Gemilerle gerçekleşen dünya ticaretinin yaklaşık %15’nin Süveyş Kanalı üzerinden gerçekleştiğine işaret eden Tırport Başkanı Dr. Akın Arslan, konuşmasına şöyle devam etti: “Kızıldeniz üzerinden, küresel ticaretin tahmini %15’i olan ve yıllık 1 trilyon dolar değerindeki malın geçişi gerçekleşiyor. Bu güzergahta yaşanan bir güvenlik sorunu da, dengeleri değiştirebilecek kadar büyük bir hacmi ifade ediyor. Nitekim son haftalarda, Kızıldeniz’de yaşanan güvenlik sorunu, bir yandan navlun fiyatlarını artırırken, diğer yandan yaklaşık 10 günlük ilave bir yol anlamına geliyor. Bu durum da, artan masraflar nedeniyle, tüm emtia ürünlerinde artışa neden oluyor.” diye konuştu.
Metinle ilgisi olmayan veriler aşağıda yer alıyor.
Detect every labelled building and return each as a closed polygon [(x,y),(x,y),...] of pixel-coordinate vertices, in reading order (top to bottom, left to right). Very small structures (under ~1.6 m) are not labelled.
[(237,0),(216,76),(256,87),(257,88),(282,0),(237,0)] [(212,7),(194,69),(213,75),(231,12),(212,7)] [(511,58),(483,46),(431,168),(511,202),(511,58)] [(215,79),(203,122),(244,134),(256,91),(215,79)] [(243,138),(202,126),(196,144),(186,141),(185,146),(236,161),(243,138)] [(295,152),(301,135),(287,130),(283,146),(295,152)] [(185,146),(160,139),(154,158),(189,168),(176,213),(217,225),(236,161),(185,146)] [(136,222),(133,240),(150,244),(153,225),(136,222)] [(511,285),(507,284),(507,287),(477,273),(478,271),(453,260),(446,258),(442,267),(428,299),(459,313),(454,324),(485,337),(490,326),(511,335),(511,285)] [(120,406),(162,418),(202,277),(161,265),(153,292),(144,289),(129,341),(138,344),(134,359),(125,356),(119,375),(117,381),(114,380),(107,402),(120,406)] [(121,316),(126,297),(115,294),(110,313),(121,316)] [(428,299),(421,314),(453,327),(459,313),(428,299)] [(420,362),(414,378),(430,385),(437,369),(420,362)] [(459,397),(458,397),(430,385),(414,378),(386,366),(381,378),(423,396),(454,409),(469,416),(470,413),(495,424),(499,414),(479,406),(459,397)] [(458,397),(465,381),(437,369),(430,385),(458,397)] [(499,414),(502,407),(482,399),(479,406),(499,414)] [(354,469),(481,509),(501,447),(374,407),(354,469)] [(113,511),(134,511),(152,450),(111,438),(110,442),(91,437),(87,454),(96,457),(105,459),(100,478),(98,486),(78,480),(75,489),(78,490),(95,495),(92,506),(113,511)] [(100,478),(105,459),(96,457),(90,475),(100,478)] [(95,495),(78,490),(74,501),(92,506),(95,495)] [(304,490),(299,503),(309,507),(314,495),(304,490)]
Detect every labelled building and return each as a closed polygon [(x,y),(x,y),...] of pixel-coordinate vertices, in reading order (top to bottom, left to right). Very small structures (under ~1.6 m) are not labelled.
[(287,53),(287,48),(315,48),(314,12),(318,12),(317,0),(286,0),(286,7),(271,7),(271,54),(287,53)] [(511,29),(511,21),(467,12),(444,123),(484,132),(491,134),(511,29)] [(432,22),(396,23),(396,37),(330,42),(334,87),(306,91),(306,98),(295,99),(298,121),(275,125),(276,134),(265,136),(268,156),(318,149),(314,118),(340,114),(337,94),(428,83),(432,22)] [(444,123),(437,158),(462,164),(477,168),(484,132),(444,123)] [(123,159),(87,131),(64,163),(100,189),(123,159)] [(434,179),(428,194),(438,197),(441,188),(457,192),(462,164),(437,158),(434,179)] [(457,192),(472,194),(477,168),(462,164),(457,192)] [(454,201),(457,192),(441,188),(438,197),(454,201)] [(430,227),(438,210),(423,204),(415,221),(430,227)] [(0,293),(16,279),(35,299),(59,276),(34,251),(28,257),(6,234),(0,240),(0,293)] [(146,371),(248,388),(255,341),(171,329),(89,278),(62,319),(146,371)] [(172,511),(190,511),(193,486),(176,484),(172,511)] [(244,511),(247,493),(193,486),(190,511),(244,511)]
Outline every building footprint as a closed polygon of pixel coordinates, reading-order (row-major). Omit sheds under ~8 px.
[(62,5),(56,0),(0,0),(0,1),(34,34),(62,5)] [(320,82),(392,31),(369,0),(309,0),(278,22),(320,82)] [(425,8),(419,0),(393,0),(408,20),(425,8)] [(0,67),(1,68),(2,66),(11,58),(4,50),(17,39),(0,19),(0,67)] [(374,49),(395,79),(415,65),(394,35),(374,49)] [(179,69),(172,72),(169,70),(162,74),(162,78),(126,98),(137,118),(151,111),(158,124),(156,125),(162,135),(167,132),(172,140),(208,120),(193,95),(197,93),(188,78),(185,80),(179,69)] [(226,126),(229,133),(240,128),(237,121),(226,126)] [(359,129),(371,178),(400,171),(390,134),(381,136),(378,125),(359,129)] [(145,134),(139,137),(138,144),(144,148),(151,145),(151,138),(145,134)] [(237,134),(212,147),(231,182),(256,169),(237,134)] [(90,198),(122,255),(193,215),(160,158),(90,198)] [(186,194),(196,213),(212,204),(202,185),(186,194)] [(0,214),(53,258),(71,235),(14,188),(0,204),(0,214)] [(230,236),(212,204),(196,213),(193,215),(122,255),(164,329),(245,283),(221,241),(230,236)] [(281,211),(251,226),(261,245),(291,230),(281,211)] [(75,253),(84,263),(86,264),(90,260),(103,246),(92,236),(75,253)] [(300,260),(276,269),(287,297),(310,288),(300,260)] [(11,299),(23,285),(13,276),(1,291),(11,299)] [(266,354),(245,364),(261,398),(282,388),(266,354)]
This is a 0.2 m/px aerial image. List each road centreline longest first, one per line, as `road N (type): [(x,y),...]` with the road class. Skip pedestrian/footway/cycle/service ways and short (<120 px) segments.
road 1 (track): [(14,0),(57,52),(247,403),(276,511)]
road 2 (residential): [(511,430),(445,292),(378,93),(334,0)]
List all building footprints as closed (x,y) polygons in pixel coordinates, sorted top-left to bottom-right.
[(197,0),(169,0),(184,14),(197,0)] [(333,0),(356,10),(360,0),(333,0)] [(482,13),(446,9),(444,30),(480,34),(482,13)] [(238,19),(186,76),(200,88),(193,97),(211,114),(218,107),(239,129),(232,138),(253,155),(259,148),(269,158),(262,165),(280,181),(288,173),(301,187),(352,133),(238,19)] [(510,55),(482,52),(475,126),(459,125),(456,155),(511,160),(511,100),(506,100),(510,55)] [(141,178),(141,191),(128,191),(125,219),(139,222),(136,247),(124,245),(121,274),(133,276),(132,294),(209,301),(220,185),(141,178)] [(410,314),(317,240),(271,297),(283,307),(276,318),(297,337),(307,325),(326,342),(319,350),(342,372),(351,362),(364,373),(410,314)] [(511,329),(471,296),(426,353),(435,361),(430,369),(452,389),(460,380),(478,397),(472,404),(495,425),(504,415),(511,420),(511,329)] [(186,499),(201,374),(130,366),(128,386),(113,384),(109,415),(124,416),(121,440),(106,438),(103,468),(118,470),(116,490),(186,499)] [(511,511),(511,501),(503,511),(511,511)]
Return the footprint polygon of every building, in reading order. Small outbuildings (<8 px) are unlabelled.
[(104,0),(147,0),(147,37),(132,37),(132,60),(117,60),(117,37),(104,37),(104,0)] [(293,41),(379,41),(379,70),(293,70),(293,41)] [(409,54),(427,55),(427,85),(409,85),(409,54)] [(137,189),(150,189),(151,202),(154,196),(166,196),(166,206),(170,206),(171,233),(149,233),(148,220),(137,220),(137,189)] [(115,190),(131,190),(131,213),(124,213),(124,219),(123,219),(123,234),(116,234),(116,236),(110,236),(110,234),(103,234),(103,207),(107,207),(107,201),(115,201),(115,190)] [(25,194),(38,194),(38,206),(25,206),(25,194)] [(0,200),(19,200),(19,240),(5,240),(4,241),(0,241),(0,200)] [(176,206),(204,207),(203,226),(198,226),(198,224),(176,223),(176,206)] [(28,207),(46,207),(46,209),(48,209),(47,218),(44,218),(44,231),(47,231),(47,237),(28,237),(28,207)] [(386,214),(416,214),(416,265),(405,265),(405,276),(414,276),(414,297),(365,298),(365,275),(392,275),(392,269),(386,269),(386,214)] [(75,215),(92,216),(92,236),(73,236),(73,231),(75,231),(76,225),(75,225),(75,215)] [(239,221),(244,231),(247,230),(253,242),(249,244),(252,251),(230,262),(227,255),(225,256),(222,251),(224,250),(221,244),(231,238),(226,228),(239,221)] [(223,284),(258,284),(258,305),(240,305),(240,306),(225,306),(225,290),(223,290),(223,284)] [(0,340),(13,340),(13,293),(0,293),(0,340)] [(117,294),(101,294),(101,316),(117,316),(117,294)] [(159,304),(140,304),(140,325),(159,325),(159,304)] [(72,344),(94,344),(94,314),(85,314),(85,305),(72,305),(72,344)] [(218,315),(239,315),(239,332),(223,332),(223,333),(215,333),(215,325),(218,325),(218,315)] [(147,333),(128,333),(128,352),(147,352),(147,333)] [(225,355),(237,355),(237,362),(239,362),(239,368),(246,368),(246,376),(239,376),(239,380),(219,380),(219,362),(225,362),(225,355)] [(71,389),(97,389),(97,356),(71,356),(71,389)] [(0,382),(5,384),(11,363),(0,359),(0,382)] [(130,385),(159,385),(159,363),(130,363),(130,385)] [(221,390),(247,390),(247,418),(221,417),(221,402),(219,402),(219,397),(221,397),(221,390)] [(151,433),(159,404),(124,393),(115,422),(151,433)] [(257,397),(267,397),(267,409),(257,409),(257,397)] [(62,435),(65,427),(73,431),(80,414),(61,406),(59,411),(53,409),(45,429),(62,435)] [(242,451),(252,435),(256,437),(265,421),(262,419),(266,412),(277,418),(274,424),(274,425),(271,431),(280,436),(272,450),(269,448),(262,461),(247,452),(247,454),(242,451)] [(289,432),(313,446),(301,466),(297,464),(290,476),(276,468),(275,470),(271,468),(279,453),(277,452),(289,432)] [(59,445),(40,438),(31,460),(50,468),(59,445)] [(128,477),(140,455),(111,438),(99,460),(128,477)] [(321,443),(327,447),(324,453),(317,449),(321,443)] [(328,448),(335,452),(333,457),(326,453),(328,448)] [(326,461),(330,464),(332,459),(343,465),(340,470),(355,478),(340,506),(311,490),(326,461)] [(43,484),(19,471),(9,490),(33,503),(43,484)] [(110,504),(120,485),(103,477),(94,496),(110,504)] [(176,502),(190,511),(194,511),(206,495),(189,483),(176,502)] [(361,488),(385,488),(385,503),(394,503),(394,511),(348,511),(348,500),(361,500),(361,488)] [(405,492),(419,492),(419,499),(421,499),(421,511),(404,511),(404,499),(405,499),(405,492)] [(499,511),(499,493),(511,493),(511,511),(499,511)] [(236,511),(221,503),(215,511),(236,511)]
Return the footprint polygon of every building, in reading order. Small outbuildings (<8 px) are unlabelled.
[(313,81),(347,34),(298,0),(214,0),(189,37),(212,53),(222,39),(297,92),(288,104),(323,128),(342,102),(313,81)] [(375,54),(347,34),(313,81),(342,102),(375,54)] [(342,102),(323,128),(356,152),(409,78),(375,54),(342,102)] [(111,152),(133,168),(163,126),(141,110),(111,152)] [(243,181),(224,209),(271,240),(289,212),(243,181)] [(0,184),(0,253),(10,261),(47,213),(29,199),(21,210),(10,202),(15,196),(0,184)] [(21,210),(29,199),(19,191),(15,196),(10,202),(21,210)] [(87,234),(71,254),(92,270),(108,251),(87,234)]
Pandemi sırasında “yakında üretim-NearShore” öncelikli konular arasına girdi
Dünyada genelindeki üretim; ucuz işçilik, enerji ve hammadde fiyatları nedeniyle, son 40 yıldır denizaşırı ülkeler olan Çin ve Güney Asya’da gerçekleşiyor. Ancak, pandemi sırasında “yakında üretim-NearShore” büyük önem kazanarak, ülkelerin öncelikli konuları arasına girdi. Pandemide kritik ürünlerin ülke içinde veya yakında üretilmesinin hayati derecede önem kazandığını hatırlatan Dr. Akın Arslan, şunları kaydetti:
“Örneğin, pandemi süreci gösterdi ki, Çin’e ve Güney Asya’ya bağımlı bir üretim, Avrupa, Amerika dahil diğer ülkelerdeki refahının sürdürülebilirliği için tehditler de barındırıyor. Bu süreçte özellikle kritik ürünlerin ülke içinde ve yakında üretimi hayati derecede önem kazandı. Her platformda belirttiğim gibi Türkiye, Avrupa başta olmak üzere bulunduğu coğrafyada “yakında üretim-NearShore” merkezi olabilecek potansiyele sahip. Bir diğer konu da, Çin bu şekilde büyümesine devam ederse, 2030’lu yılların başında büyüklüğü 30 trilyon doları geçerek, ABD ekonomisini geçebilir. Bu gerçeği fark eden ABD, 2018 yılından itibaren Çin’e yönelik gittikçe artan tedbirler almaya devam ediyor.” şeklinde konuştu.